Please rewrite the data below with "maximum and minimum" replaced by "highest and lowest", leaving everything else unchanged.

(Extracted data)

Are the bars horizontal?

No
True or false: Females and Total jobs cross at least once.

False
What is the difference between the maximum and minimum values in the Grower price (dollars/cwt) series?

(End Extracted data)

Answer to the exercise:
Are the bars horizontal?

No
True or false: Females and Total jobs cross at least once.

False
What is the difference between the highest and lowest values in the Grower price (dollars/cwt) series?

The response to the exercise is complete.